### DOCUMENT PASSAGE
# April Anonymous Authors...



## velo (Apr 17, 2020)

All of the entries are in.  Give them a read and put your guesses here as to who wrote what...but please refrain from commenting on the style or substance of the pieces so as not to unconsciously influence the judges.


Anon1	Tall Jonah	
Anon2	Every Word of this is True	
Anon3	Expidition to Earth	
Anon4	Close Encounters	
Anon5	Don't Pull When it Says Push	
Anon6	Jumping Jack Jimmy Jam Jones trip to the Moon	
Anon7	Inevitable	
Anon8	The Painting	
Anon9	Here Be Monsters


----------



## BornForBurning (Apr 19, 2020)

Tall Jonah: JenthePen
Jimmie Jam Jones etc: Epimethius??? (near-total shot in the dark here)


----------



## ArrowInTheBowOfTheLord (Apr 20, 2020)

Tall Jonah - BigBagofBasmatiRice?
Every Word of This is True - Megan Pearson?
Don't Pull When it Says Push - Fatclub?


----------



## undead_av (Apr 21, 2020)

Expedition to Earth - bdcharles
Jumping Jack Jimmy Jam Jones trip to the Moon - rcallaci


----------



## ArrowInTheBowOfTheLord (Apr 21, 2020)

Here Be Monsters - Mish
Close Encounters - Ralph Rotten?


----------



## velo (May 2, 2020)

Not only did undead_av take the LM Pulitzer this month, but they also made the only correct quess as to who wrote what with 
Jumping Jack Jimmy Jam Jones trip to the Moon - rcallaci

Well done!


----------

### WORK TASK 1
Reproduce the author-guessing thread from "## BornForBurning (Apr" to "Jonah - BigBagofBasmatiRice?".
### WORK TASK 2
In the author-guessing thread, which member made the only correct guess about who wrote what?

### RECORDS SUPPLIED
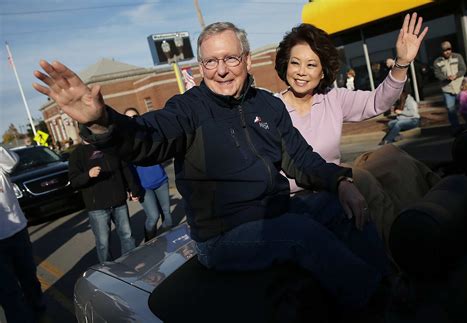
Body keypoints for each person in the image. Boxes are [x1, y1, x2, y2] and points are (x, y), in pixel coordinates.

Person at [33, 22, 391, 312]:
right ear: (200, 66)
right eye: (210, 62)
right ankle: (376, 305)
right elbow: (147, 137)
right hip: (223, 237)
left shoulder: (269, 106)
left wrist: (341, 182)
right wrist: (102, 123)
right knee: (302, 233)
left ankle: (387, 283)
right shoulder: (187, 109)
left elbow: (301, 160)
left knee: (340, 206)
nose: (221, 71)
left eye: (230, 59)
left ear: (247, 60)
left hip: (276, 216)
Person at [274, 14, 438, 247]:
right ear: (285, 64)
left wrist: (402, 63)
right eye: (295, 62)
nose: (301, 71)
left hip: (336, 180)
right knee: (361, 180)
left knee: (395, 159)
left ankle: (435, 216)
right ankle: (399, 252)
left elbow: (377, 102)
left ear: (322, 72)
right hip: (301, 196)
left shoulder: (332, 97)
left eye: (311, 64)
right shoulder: (270, 107)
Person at [68, 140, 141, 263]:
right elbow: (74, 181)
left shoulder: (109, 146)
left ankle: (131, 263)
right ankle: (107, 271)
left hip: (119, 201)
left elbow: (124, 169)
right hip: (97, 207)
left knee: (127, 236)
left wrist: (133, 189)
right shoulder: (77, 154)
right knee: (103, 243)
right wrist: (88, 175)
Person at [0, 145, 45, 322]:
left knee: (29, 278)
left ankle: (38, 311)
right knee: (8, 290)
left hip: (17, 231)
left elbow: (12, 162)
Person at [124, 107, 173, 241]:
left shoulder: (149, 135)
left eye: (135, 117)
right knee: (153, 217)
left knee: (167, 218)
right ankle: (149, 243)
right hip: (144, 186)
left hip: (161, 180)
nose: (132, 120)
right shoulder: (126, 144)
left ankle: (167, 245)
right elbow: (125, 170)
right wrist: (130, 189)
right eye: (128, 118)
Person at [433, 41, 467, 133]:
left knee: (464, 107)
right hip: (447, 89)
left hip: (460, 87)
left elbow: (463, 69)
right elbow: (437, 74)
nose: (447, 52)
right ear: (441, 51)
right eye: (445, 50)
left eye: (449, 49)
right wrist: (446, 78)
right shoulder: (437, 61)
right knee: (451, 110)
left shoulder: (458, 56)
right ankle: (456, 129)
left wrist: (456, 75)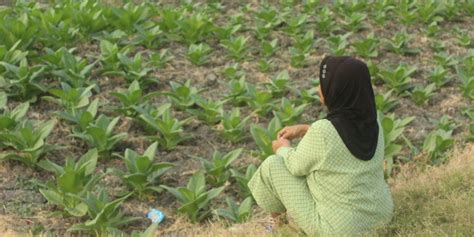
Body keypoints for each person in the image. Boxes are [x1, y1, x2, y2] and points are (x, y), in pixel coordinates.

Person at [248, 56, 394, 236]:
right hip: (381, 218)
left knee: (272, 165)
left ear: (337, 90)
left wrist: (282, 148)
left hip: (340, 231)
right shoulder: (373, 121)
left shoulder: (323, 131)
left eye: (323, 83)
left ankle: (277, 226)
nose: (319, 88)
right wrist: (304, 129)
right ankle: (277, 225)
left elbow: (295, 166)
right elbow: (343, 139)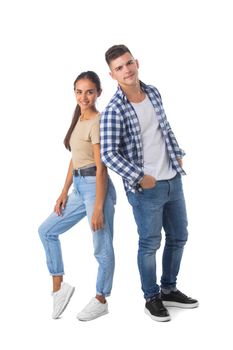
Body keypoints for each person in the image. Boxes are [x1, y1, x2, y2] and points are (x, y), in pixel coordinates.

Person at [100, 45, 198, 322]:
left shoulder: (153, 92)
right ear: (112, 74)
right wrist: (139, 176)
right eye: (119, 67)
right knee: (149, 243)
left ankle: (169, 288)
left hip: (173, 180)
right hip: (145, 190)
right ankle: (151, 297)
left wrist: (177, 155)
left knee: (179, 237)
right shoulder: (114, 110)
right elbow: (108, 153)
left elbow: (165, 129)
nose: (127, 70)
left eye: (129, 63)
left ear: (136, 62)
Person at [38, 71, 116, 321]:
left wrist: (98, 208)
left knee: (101, 247)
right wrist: (63, 192)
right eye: (79, 91)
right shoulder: (79, 119)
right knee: (47, 230)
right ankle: (59, 288)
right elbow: (75, 160)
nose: (84, 96)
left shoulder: (98, 121)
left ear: (98, 93)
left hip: (97, 187)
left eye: (89, 91)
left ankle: (101, 299)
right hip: (79, 188)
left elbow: (100, 166)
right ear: (74, 93)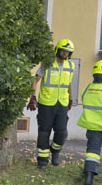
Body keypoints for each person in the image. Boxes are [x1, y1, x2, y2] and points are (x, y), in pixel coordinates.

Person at [27, 39, 76, 169]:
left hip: (62, 103)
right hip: (46, 103)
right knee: (44, 131)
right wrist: (32, 97)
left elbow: (68, 83)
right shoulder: (48, 63)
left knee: (61, 132)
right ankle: (42, 161)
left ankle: (55, 152)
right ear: (58, 50)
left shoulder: (70, 66)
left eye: (68, 52)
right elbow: (35, 80)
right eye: (63, 50)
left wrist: (71, 98)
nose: (65, 53)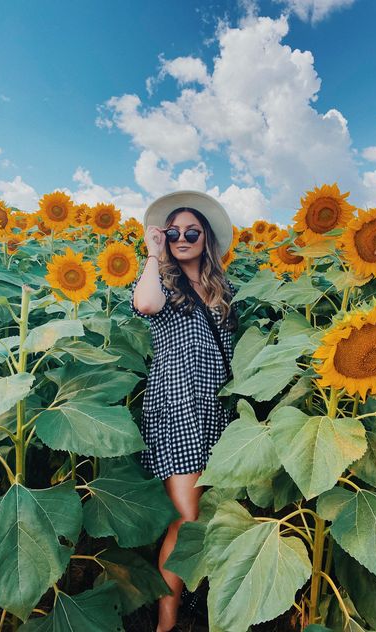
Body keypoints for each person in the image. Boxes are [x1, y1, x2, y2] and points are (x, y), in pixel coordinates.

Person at [130, 190, 238, 632]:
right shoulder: (164, 283)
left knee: (209, 513)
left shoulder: (224, 291)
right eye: (173, 232)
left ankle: (193, 600)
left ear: (206, 238)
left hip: (216, 411)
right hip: (176, 407)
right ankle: (166, 621)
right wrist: (153, 254)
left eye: (191, 231)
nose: (181, 238)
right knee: (187, 517)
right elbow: (145, 305)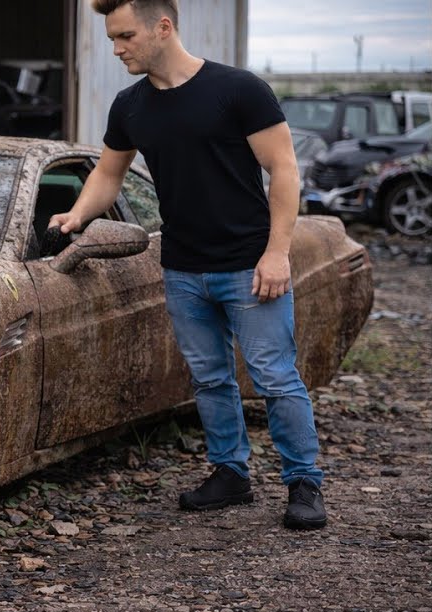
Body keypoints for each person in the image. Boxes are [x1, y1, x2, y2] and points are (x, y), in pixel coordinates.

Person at [49, 0, 327, 530]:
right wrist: (78, 215)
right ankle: (230, 475)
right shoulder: (129, 106)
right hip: (181, 268)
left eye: (126, 36)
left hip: (249, 265)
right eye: (112, 38)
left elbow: (283, 169)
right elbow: (109, 175)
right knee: (209, 377)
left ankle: (304, 483)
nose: (117, 48)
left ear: (164, 26)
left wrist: (276, 252)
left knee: (275, 377)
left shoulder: (238, 90)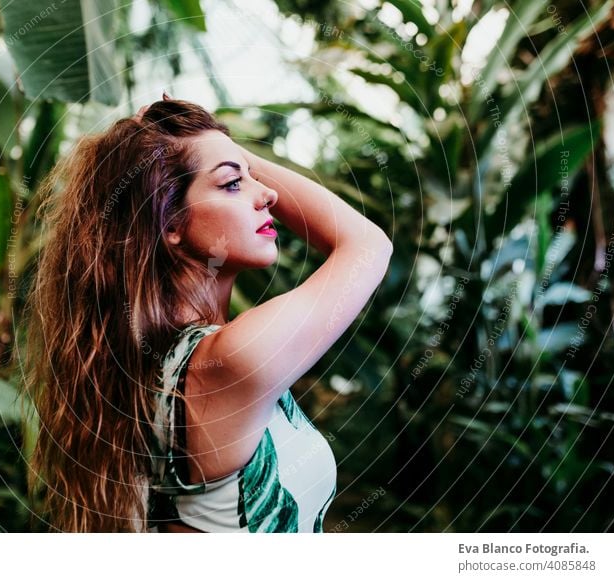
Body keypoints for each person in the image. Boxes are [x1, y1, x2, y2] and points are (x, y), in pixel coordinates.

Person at [21, 93, 393, 533]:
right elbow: (368, 245)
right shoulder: (226, 361)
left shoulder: (155, 359)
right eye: (233, 184)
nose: (268, 193)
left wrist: (221, 153)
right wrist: (229, 150)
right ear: (170, 223)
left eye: (251, 178)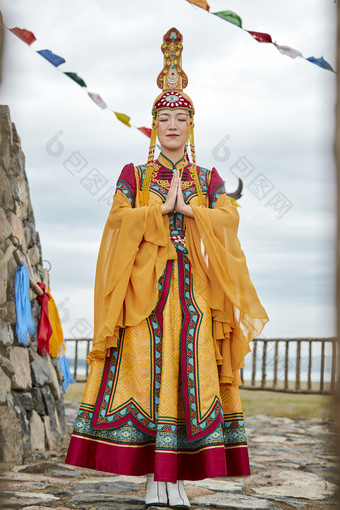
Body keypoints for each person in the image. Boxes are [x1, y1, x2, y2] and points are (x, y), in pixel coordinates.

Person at [65, 27, 269, 509]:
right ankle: (154, 479)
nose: (173, 125)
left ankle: (175, 477)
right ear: (154, 126)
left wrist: (190, 208)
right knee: (145, 376)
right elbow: (117, 220)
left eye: (181, 117)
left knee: (188, 376)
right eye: (165, 117)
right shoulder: (133, 175)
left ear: (191, 126)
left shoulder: (206, 178)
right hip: (142, 294)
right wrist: (159, 211)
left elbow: (229, 216)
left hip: (195, 292)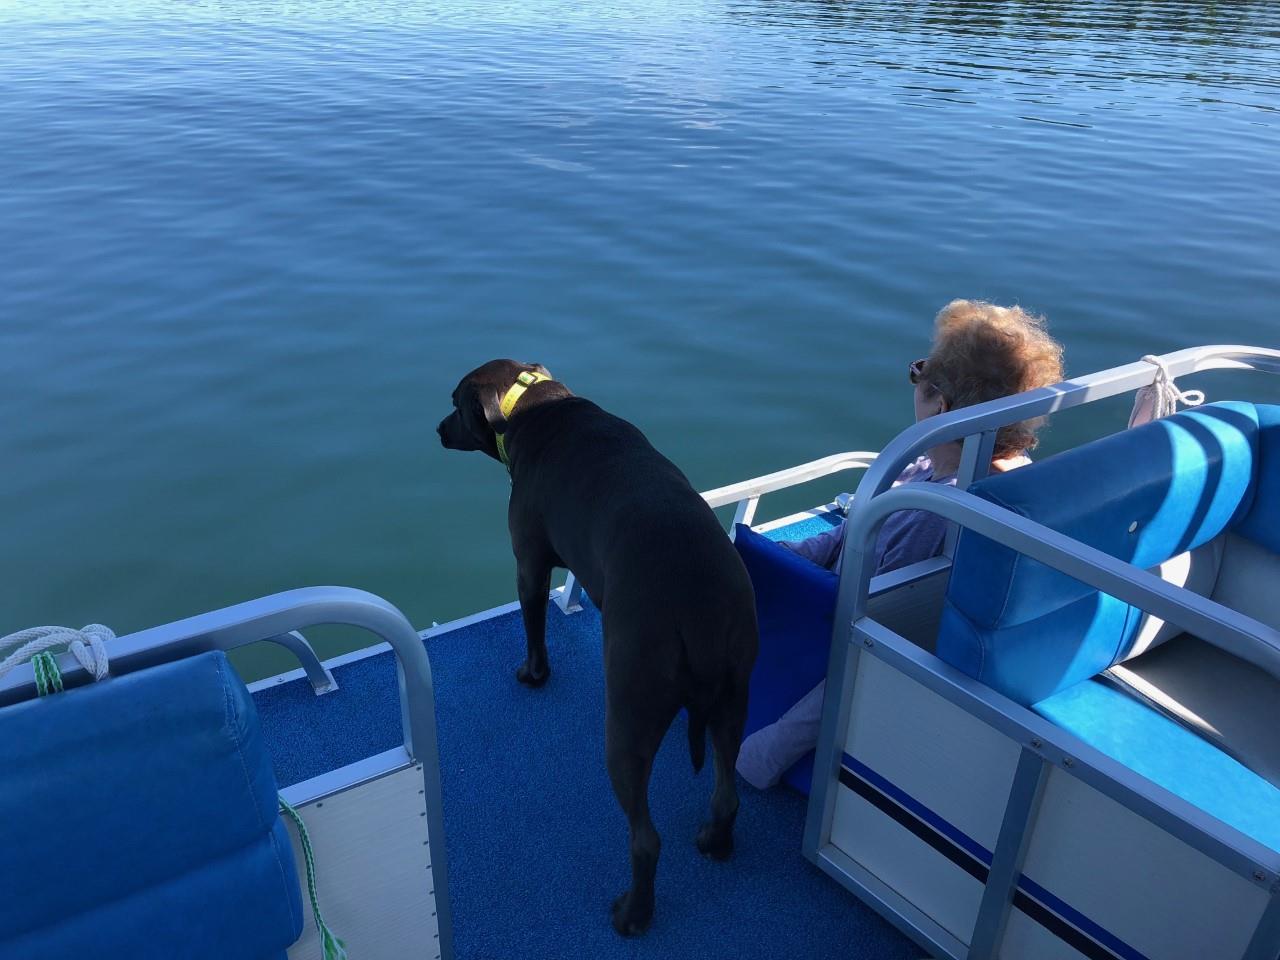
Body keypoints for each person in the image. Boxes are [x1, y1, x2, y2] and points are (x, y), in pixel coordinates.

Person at [735, 299, 1065, 790]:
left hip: (855, 628)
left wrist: (770, 747)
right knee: (746, 561)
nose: (914, 381)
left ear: (942, 406)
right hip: (861, 598)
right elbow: (845, 537)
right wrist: (777, 557)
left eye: (920, 372)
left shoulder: (931, 512)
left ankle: (763, 745)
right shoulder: (934, 467)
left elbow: (871, 637)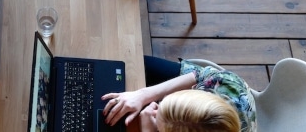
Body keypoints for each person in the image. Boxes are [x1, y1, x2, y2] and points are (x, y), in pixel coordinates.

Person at [102, 57, 257, 132]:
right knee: (135, 62)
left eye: (156, 119)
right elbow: (198, 75)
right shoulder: (226, 83)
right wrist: (144, 94)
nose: (151, 111)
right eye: (161, 105)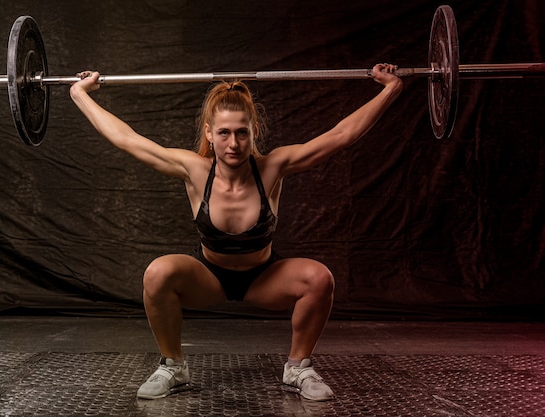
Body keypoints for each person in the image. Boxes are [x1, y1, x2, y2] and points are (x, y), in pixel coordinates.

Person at [70, 63, 402, 401]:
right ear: (210, 133)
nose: (233, 143)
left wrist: (390, 89)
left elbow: (340, 135)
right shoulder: (194, 170)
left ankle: (298, 368)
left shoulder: (274, 167)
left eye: (241, 132)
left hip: (264, 279)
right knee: (158, 273)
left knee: (319, 278)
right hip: (209, 278)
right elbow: (126, 139)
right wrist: (79, 94)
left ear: (254, 131)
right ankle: (172, 365)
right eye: (224, 133)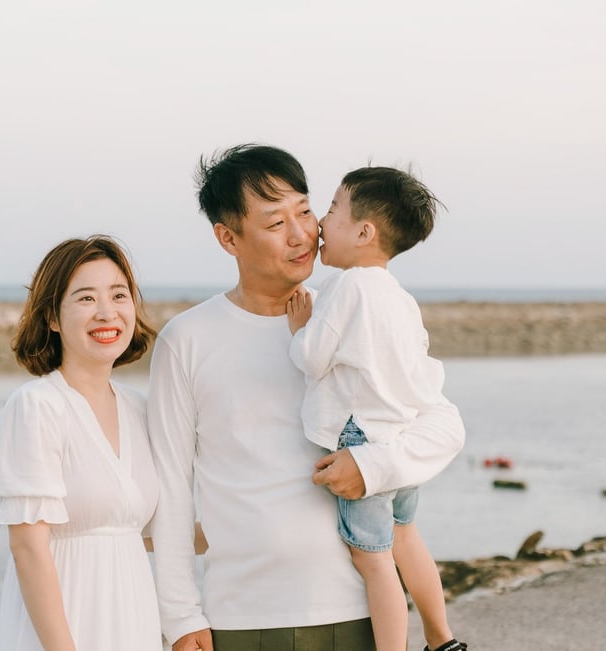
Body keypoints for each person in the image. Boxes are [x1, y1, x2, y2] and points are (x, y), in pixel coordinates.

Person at [147, 144, 465, 651]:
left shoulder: (352, 312)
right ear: (228, 238)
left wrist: (371, 465)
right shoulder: (187, 340)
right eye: (276, 223)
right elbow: (170, 487)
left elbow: (443, 425)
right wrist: (181, 617)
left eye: (306, 211)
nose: (302, 234)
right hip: (241, 618)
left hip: (359, 611)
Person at [286, 167, 465, 651]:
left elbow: (312, 359)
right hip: (400, 433)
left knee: (373, 559)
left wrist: (300, 328)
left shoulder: (346, 287)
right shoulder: (400, 297)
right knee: (406, 538)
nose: (321, 222)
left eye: (332, 210)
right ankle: (442, 638)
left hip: (362, 440)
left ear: (364, 232)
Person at [0, 235, 162, 651]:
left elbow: (146, 534)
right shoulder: (38, 406)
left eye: (118, 295)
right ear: (52, 317)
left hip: (133, 622)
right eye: (86, 298)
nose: (106, 312)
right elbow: (28, 547)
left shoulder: (140, 409)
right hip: (66, 631)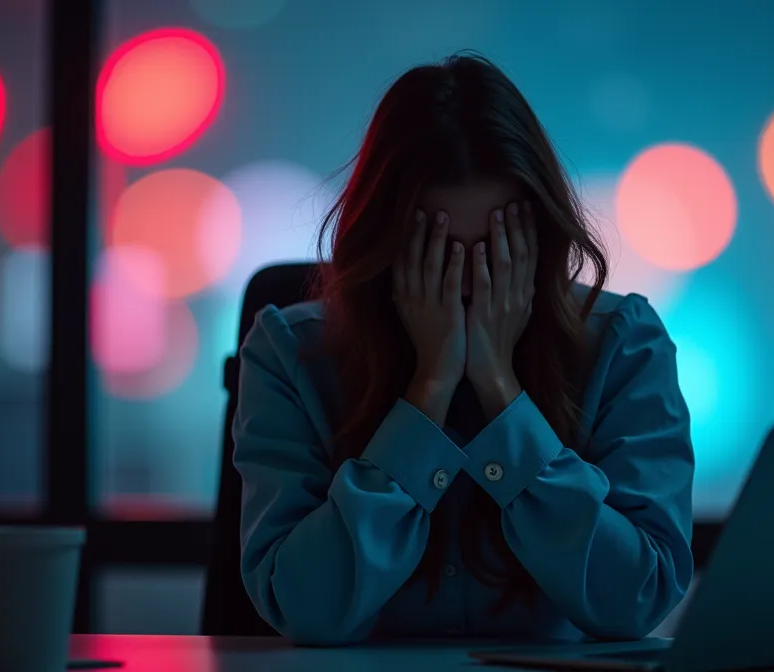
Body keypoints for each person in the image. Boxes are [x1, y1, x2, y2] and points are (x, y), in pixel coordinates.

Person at [232, 52, 694, 646]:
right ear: (386, 242)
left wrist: (503, 395)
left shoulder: (622, 342)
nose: (468, 285)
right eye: (438, 252)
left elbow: (639, 596)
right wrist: (428, 394)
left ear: (540, 240)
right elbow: (303, 608)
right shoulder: (289, 353)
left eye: (496, 251)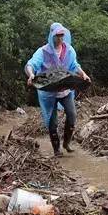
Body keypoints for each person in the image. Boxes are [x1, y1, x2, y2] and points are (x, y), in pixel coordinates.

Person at [25, 23, 91, 156]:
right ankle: (56, 149)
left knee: (72, 116)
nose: (60, 38)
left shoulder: (69, 50)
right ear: (51, 35)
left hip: (65, 90)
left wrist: (83, 74)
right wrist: (31, 74)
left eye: (62, 35)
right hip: (49, 92)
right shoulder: (43, 51)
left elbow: (74, 65)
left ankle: (67, 142)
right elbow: (30, 64)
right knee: (52, 121)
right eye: (57, 35)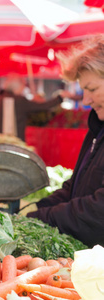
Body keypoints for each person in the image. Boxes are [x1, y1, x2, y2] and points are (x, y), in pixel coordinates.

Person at [27, 35, 104, 248]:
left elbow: (100, 210)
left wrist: (45, 217)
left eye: (92, 89)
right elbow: (76, 187)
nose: (86, 100)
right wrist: (36, 209)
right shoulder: (98, 127)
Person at [0, 75, 65, 141]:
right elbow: (43, 106)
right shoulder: (20, 101)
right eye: (23, 86)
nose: (23, 89)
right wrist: (60, 98)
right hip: (16, 144)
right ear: (17, 86)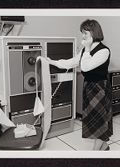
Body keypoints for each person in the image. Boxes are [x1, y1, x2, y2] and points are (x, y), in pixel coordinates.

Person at [46, 19, 113, 150]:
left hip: (100, 88)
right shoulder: (85, 50)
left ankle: (96, 151)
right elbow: (71, 62)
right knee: (93, 119)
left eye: (85, 33)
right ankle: (104, 146)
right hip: (89, 87)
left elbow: (86, 67)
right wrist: (51, 62)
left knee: (100, 120)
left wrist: (87, 48)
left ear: (94, 33)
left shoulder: (104, 51)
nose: (82, 36)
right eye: (82, 33)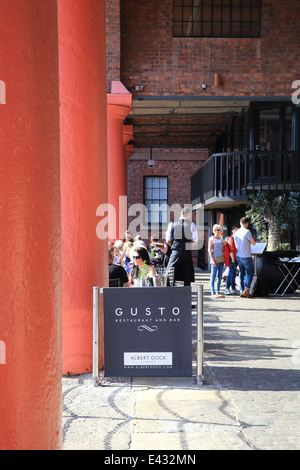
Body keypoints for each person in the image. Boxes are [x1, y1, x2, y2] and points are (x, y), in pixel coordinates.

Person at [165, 207, 198, 286]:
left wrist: (174, 246)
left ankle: (169, 290)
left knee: (170, 271)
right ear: (188, 214)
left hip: (175, 249)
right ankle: (186, 293)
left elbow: (168, 239)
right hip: (186, 251)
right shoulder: (192, 224)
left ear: (181, 213)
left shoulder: (172, 224)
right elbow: (195, 241)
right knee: (187, 273)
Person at [234, 217, 256, 298]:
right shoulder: (247, 232)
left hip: (238, 255)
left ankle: (241, 290)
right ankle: (246, 289)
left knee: (241, 272)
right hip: (246, 256)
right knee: (250, 272)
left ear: (240, 223)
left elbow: (236, 244)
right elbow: (253, 243)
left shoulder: (236, 232)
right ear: (247, 224)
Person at [208, 224, 227, 298]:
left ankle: (218, 291)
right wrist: (212, 260)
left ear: (220, 231)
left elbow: (223, 247)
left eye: (218, 230)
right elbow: (209, 250)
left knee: (220, 276)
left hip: (221, 259)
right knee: (213, 275)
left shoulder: (221, 238)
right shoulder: (212, 239)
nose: (216, 231)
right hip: (215, 260)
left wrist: (224, 242)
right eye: (215, 230)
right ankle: (213, 292)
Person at [224, 226, 239, 295]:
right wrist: (233, 259)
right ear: (232, 231)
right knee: (232, 274)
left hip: (235, 258)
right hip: (231, 258)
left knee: (231, 274)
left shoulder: (236, 238)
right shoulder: (231, 239)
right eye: (235, 230)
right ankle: (230, 288)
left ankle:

### TASK RESPONSE 1
## BornForBurning (Apr 19, 2020)

Tall Jonah: JenthePen
Jimmie Jam Jones etc: Epimethius??? (near-total shot in the dark here)


----------



## ArrowInTheBowOfTheLord (Apr 20, 2020)

Tall Jonah - BigBagofBasmatiRice?

### TASK RESPONSE 2
undead_av